Task statement: Take the records below and retype them line by line, from the first line through the one containing "- tumour on"; stop there.

Dataset entries:
• • • •
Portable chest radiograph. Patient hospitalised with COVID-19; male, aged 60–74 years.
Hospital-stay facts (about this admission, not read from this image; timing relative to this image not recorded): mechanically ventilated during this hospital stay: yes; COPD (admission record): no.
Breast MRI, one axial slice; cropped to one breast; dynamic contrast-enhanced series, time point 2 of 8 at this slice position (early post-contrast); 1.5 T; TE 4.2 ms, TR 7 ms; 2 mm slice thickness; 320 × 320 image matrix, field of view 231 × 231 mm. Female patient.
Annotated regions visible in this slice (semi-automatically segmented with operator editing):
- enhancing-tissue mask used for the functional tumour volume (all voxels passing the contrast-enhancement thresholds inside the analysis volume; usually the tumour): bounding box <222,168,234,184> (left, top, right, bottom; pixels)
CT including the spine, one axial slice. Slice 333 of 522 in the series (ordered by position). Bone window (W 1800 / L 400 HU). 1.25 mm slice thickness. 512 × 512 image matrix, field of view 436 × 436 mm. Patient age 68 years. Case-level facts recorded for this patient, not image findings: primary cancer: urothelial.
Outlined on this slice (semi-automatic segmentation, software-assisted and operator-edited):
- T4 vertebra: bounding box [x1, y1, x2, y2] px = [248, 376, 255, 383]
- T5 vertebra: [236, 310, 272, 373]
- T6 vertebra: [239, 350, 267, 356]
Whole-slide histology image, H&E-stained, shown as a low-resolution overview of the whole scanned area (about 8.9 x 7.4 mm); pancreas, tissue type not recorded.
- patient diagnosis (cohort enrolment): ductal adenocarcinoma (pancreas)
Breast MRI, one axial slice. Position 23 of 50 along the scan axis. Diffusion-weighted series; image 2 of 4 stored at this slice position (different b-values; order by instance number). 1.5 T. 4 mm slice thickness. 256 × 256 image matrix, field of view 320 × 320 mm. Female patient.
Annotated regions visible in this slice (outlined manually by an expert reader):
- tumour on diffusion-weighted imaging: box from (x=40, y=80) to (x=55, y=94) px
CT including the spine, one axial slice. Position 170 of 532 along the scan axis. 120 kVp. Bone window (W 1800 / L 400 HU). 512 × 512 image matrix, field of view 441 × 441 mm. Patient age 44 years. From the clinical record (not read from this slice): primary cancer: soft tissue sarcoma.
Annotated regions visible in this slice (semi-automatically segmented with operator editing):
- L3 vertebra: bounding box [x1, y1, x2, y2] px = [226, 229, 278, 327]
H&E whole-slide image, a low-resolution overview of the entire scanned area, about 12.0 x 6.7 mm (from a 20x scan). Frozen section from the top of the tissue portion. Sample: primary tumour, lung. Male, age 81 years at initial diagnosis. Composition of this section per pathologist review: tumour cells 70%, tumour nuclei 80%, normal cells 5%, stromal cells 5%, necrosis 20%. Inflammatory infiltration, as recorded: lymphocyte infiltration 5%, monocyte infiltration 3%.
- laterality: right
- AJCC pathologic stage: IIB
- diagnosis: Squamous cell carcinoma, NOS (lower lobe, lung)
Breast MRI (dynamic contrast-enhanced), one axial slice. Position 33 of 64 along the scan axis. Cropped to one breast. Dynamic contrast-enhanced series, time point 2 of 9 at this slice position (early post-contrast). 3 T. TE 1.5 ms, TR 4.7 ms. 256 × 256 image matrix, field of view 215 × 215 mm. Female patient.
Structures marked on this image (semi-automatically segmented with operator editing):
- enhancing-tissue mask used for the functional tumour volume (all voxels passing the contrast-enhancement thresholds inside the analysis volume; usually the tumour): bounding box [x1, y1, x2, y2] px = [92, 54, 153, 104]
• • • •
Reply:
Portable chest radiograph. Patient hospitalised with COVID-19; male, aged 60–74 years.
Hospital-stay facts (about this admission, not read from this image; timing relative to this image not recorded): mechanically ventilated during this hospital stay: yes; COPD (admission record): no.
Breast MRI, one axial slice; cropped to one breast; dynamic contrast-enhanced series, time point 2 of 8 at this slice position (early post-contrast); 1.5 T; TE 4.2 ms, TR 7 ms; 2 mm slice thickness; 320 × 320 image matrix, field of view 231 × 231 mm. Female patient.
Annotated regions visible in this slice (semi-automatically segmented with operator editing):
- enhancing-tissue mask used for the functional tumour volume (all voxels passing the contrast-enhancement thresholds inside the analysis volume; usually the tumour): bounding box <222,168,234,184> (left, top, right, bottom; pixels)
CT including the spine, one axial slice. Slice 333 of 522 in the series (ordered by position). Bone window (W 1800 / L 400 HU). 1.25 mm slice thickness. 512 × 512 image matrix, field of view 436 × 436 mm. Patient age 68 years. Case-level facts recorded for this patient, not image findings: primary cancer: urothelial.
Outlined on this slice (semi-automatic segmentation, software-assisted and operator-edited):
- T4 vertebra: bounding box [x1, y1, x2, y2] px = [248, 376, 255, 383]
- T5 vertebra: [236, 310, 272, 373]
- T6 vertebra: [239, 350, 267, 356]
Whole-slide histology image, H&E-stained, shown as a low-resolution overview of the whole scanned area (about 8.9 x 7.4 mm); pancreas, tissue type not recorded.
- patient diagnosis (cohort enrolment): ductal adenocarcinoma (pancreas)
Breast MRI, one axial slice. Position 23 of 50 along the scan axis. Diffusion-weighted series; image 2 of 4 stored at this slice position (different b-values; order by instance number). 1.5 T. 4 mm slice thickness. 256 × 256 image matrix, field of view 320 × 320 mm. Female patient.
Annotated regions visible in this slice (outlined manually by an expert reader):
- tumour on diffusion-weighted imaging: box from (x=40, y=80) to (x=55, y=94) px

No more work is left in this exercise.